French fundamentalists also excoriated the planned overhaul of the pension system, with MP Éric Woerth denunciating the “extraordinarily hypocritical” measures included in the government’s plan.
The reform develop is “very confused” and “badly thought out,” M Woerth told Europe 1 trannie on Thursday.
Far-right leader Marine Le Pen also ripped apart the planned pension changes, telling France’s RTL radio she found them “darned worrying”.
Her former protégé, eurosceptic Florian Philippot, for his part banged the planned reform as “catastrophic” in a Twitter post.
In a much-anticipated speech that reflected days of crippling protests and industrial action, M Philippe outlined an overtake of France’s costly and complex pension system that he said at ones desire be fairer and plug a stubborn deficit in the pension budget.

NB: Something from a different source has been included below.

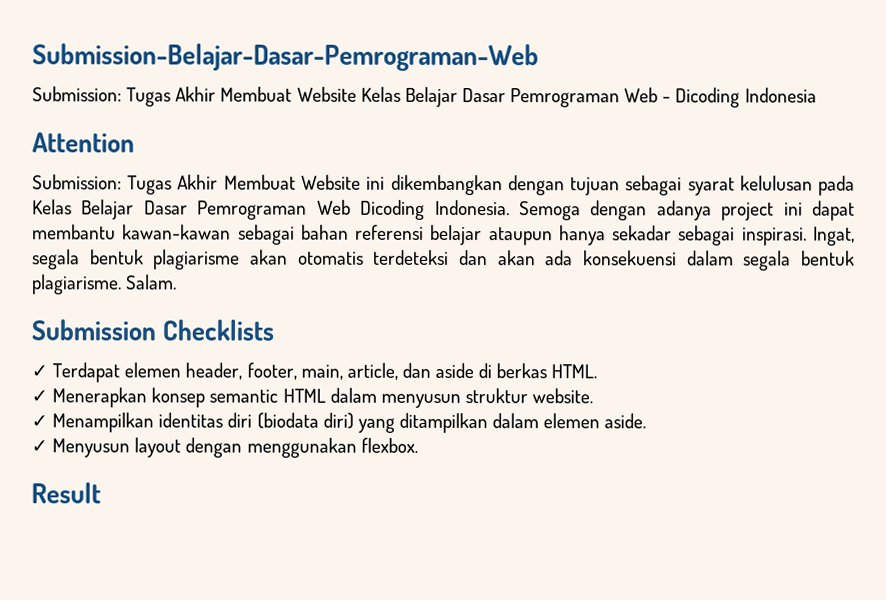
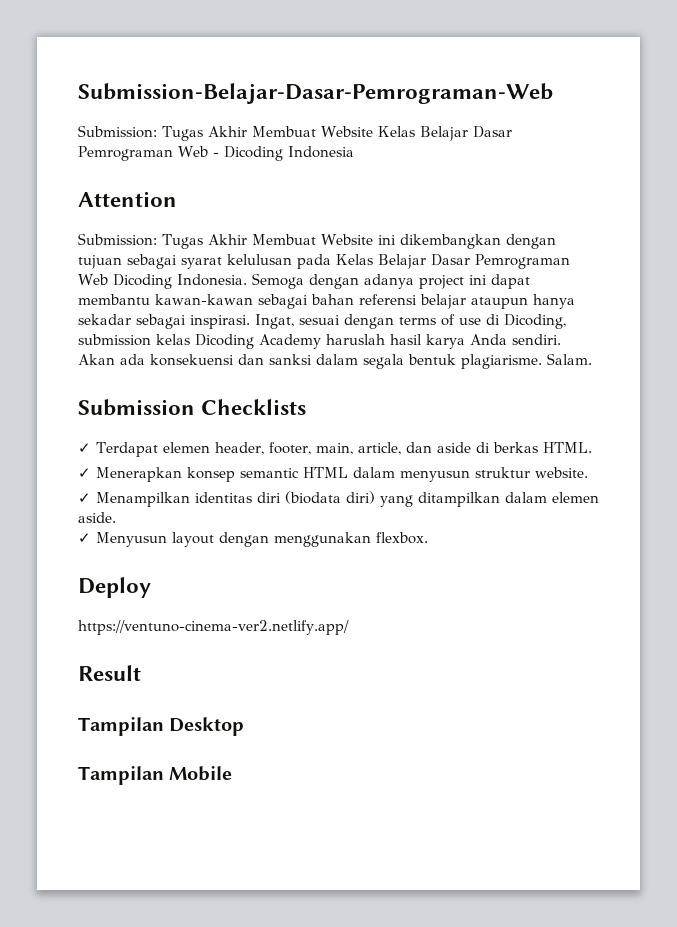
[32,249,677,270] segala bentuk plagiarisme akan otomatis terdeteksi dan akan ada konsekuensi -> [299,314,566,329] [78,334,561,349] [78,354,312,366] sesuai dengan terms of use di Dicoding, submission kelas Dicoding Academy haruslah hasil karya Anda sendiri. Akan ada konsekuensi dan sanksi
(418, 445) none -> [78,577,151,598] [78,620,349,635] // Deploy // https://ventuno-cinema-ver2.netlify.app/
(101, 493) none -> [78,717,245,736] [78,766,233,785] // Tampilan Desktop // Tampilan Mobile

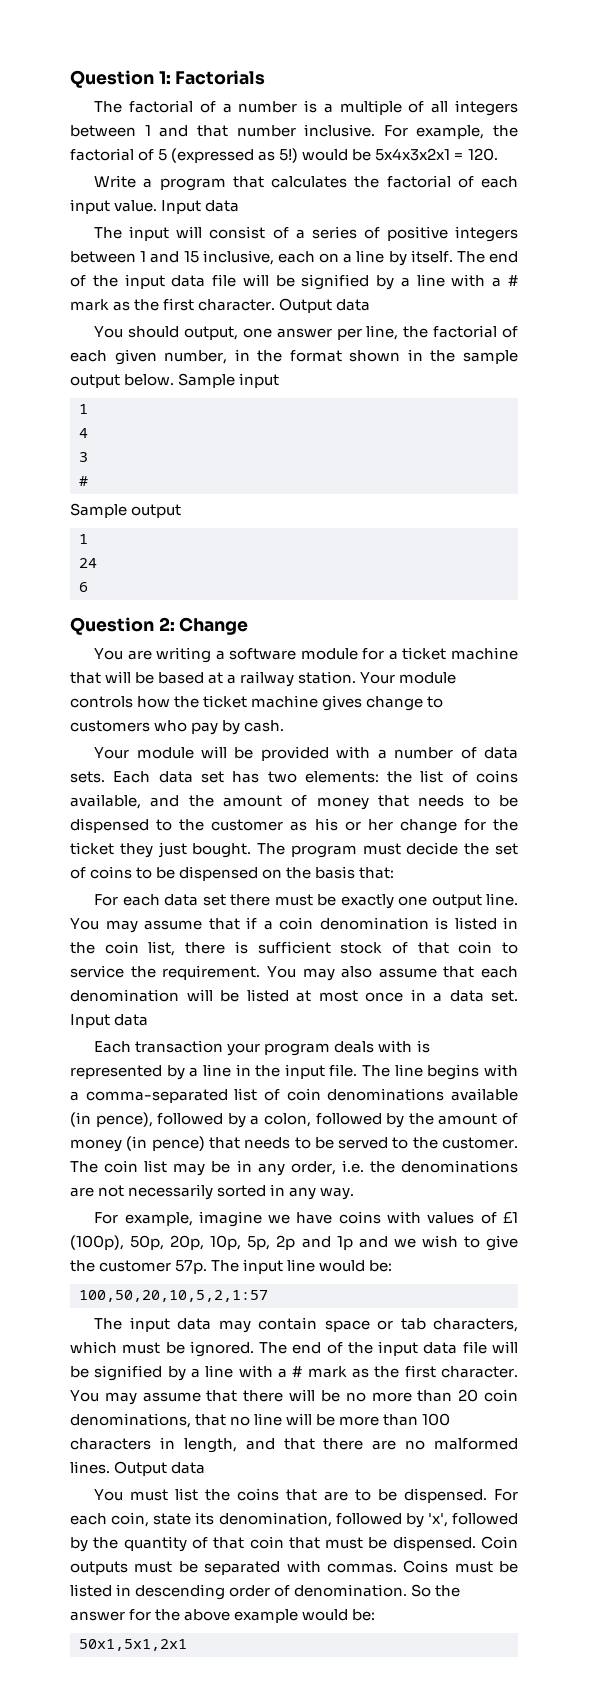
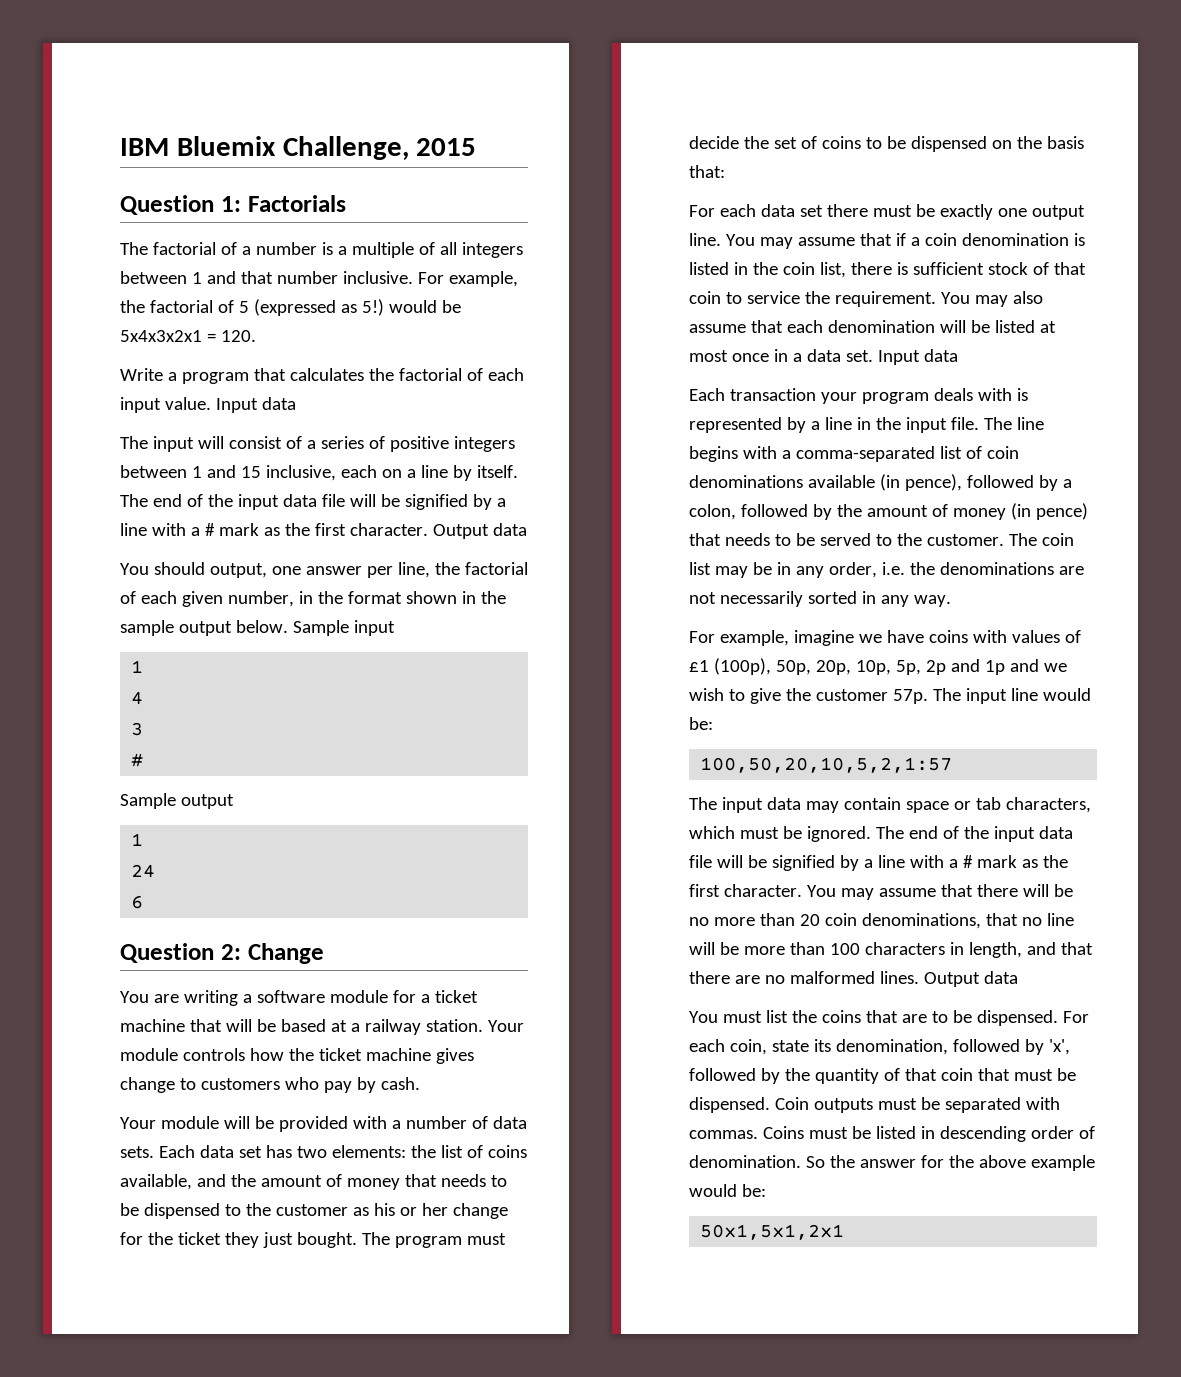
(70, 79) none -> [120,136,477,160] IBM Bluemix Challenge, 2015 //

“The time has acquire a win to build a universal pension system,” M Philippe said. “I am determined to see this correct through because I believe it to be fair.”
The PM said the legal retirement age last will and testament remain at 62, but workers would be encouraged to work until 64 – the suspect “pivot age” – through a system of bonuses and discounts.

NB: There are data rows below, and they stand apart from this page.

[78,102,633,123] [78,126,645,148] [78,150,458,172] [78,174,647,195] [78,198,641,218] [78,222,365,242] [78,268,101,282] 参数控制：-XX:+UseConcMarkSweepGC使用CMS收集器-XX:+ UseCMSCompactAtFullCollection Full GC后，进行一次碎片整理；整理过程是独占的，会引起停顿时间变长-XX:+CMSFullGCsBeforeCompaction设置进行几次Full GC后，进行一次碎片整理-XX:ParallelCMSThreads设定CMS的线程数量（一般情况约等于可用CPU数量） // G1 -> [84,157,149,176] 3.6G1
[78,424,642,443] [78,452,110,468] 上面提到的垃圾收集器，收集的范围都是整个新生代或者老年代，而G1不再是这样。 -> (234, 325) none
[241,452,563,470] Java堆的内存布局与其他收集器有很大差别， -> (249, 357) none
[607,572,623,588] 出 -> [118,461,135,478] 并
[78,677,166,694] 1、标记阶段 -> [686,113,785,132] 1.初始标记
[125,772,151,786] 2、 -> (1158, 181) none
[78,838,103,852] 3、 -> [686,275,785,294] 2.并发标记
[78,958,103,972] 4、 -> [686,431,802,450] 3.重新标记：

Defying unity anger, he said the government would merge the country’s 42 take state-funded plans into a single, points-based system giving every OAP old-age pensioner the same rights for each euro contributed. The new system will buckle down to to those entering the job market for the first time in 2022.
There will also be a nadir pension of €1,000 (£845) per month for those who work a full career.
But the pro-reform CFDT gang, which has until now stayed out of the strikes, said a “red line” has been crossed with the whirl age and called on its members to join mass protests on December 17.
The hard-left CGT accord, for its part, accused the Macron government of turning a deaf ear to strikers.
“We’re not at all over the moon. It’s a joke,” CGT leader Philippe Martinez told LCI television, as the union put someone on noticed the conditions were in place for the strike action to intensify.
The strongest hostility to the planned reform has come from public workers with pretended “special pension regimes,” including rail employees, dockers and Paris Composition singers who are entitled to retire on a full pension up to a decade earlier than the customarily worker.
Unions have warned that the week-long strike which has debilitated the transport network, closed schools and forced the cancellation of hundreds of take a run-out powders could run for days, or even weeks, plunging the country into treks misery ahead of Christmas.